Zero inflation and still reducing core inflation. To repeat: deflationary pressures are not just about fuel

14 Apr 2015, by in Economics

For once CPI inflation was in line with market expectations, remaining at zero per cent for the second month in a row. 

But this unchanged reading simply followed because fuel prices were not as low in March as they were in February, falling by -13.7 per cent on the year rather than -16.6 per cent. The balance of pressures outside of fuel were clearly to the downside.

To capture this kind of effect statisticians derive so-called core inflation figures, or strictly ‘all items CPI excluding energy, fuel, food and alcoholic beverages’. In  March core inflation fell to 1 per cent from 1.2 per cent in February. A year ago core inflation was 1.7  per cent, and the trend is clearly steadily downwards. Looking at a longer run of figures on the chart, core inflation was last lower in 2006 (and only just, at 0.9 per cent for one month only).

Consumer price inflation, per cent


Moreover core inflation now (unlike in 2006) still includes the working through of the large increase in student fees (as discussed last month). This accounts for 0.2 percentage points of headline CPI inflation (and a little more of core inflation, given education is a bigger share of a smaller basket). Without education core inflation would be around 0.8 per cent, below the ‘open letter’ threshold and only just above the euro area core rate of 0.6 per cent. Even those who are sanguine about UK deflationary pressures are worried about the position in the euro area, when really there is very little difference (though plainly the conditions for some countries within the euro area are more extreme).

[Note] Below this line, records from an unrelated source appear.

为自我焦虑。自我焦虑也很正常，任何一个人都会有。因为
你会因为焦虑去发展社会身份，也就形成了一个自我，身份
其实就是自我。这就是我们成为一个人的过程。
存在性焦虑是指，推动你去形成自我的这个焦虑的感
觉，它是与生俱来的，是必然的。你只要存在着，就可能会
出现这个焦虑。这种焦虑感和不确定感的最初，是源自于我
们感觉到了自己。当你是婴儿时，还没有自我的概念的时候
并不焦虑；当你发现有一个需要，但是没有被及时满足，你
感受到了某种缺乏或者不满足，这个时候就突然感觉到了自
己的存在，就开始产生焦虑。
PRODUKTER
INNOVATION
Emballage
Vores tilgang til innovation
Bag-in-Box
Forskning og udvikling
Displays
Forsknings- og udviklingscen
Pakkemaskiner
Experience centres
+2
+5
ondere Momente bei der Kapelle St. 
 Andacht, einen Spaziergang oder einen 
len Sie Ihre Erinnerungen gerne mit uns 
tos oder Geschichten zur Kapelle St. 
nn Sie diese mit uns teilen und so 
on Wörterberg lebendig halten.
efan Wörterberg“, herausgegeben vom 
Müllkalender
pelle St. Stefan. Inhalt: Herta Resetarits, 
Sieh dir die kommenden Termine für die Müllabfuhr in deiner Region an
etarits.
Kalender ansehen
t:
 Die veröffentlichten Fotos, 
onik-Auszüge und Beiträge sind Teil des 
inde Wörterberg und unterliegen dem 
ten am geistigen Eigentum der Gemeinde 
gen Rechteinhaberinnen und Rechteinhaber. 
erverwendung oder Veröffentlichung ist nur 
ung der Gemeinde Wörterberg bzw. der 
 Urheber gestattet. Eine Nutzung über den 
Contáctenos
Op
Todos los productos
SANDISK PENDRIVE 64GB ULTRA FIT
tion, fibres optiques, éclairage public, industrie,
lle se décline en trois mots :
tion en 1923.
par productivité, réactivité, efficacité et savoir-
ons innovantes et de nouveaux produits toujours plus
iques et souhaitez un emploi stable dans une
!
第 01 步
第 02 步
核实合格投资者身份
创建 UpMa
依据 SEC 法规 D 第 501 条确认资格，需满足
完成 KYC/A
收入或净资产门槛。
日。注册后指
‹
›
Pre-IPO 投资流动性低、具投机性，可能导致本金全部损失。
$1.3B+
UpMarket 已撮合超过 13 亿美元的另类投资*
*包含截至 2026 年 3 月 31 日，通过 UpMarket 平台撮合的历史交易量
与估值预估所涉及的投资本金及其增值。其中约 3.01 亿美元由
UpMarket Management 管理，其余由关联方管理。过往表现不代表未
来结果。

Confirming these underlying disinflationary trends are producer price figures, also released today.  Producer prices are measured from the output perspective (what factories sell for) and input perspective (what they pay for materials). From both perspectives, on a headline basis, prices are falling, though as with the CPI less so in March. But again on an underlying ‘core’ basis the figures show increasing disinflationary (in the case of output prices) or deflationary pressures (input).

Producer price inflation, per cent


The reality is deflationary pressures are intensifying. It is complacent to ignore this fact and to see only good news in the figures.